"Asada.. Ini memang keadaan yang sangat sulit. Tapi kumohon, jangan mempersalahkan dirimu. Ini memang pilihanmu, tapi kupikir, ini juga jalan yang terbaik baginya. Kau hanya tidak ingin dia menahan sakitnya. Dan, kau membuatku melihat rasa cintamu yang sangat besar untuknya."
***
Kumpulan manusia berkerubung layaknya para semut dalam kawanan. Sebuah mobil ambulans dengan sirene khasnya terdengar, melintas melewati sudut-sudut kota Bansoku yang gempar dengan satu peristiwa memilukan disana.
Salah seorang tetangga Asada menemukan Asada, tewas dengan kedua buah bola mata yang nyalang dan mulut penuh busa.
"Maaf! Permisi! Tolong jangan halangi kami!"
Tiga petugas rumah sakit tampak keluar dari dalam mobil ambulans, diikuti oleh Nero, yang keluar paling akhir, dengan wajah yang muram dan sangat pasi.
"A-sada.."
Nero terperangah, tak mampu mempercayai realita yang kini terhidang tepat di mata kepalanya sendiri. Kedua matanya melihat sendiri tubuh kaku Asada yang mulai membiru, serta buih-buih busa yang keluar dari dalam mulut jasad Asada.

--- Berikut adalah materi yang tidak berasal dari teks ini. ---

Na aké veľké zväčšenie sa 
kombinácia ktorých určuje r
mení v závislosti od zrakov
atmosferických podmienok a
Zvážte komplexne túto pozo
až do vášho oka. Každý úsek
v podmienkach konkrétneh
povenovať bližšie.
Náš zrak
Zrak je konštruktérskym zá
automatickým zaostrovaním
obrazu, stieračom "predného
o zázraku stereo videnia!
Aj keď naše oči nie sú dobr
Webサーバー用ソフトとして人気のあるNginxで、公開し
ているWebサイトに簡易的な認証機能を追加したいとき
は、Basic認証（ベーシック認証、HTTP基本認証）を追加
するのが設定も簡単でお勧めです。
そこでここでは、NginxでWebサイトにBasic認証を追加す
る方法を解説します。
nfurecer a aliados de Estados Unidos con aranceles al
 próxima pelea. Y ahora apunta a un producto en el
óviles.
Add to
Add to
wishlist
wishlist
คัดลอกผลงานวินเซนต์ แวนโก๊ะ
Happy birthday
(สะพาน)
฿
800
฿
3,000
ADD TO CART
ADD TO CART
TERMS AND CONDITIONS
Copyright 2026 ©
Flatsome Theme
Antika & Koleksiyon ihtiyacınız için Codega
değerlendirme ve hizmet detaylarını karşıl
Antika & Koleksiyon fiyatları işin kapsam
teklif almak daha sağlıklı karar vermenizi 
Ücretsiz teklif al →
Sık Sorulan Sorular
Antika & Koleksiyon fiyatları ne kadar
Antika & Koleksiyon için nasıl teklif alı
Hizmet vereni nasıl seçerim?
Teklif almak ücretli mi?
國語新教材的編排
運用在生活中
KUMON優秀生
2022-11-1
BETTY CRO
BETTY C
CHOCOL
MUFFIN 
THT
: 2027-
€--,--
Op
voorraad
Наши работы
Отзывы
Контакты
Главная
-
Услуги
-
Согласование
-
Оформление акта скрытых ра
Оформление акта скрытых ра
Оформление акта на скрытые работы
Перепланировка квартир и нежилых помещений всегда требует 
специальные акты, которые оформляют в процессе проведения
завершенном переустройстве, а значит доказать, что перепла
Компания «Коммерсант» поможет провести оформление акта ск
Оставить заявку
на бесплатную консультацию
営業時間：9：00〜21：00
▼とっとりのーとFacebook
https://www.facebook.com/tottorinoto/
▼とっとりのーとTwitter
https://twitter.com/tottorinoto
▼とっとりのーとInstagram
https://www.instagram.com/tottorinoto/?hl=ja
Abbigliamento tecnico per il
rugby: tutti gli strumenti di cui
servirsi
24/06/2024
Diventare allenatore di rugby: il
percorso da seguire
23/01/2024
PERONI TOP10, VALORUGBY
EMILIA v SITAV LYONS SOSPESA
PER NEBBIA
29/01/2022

"Asada.. Kau..",gumam Nero tatkala dirinya terjerembap, jatuh berlutut tak percaya dan menunduk.
"Pak! Ada obat dan alat suntik didalam genggaman korban!"
Mengangkat kepalanya menghadap sang petugas otopsi yang berdiri didepannya, Nero pun mengambil sebuah obat dan alat suntik yang telah ditampung dalam sebuah plastik transparan.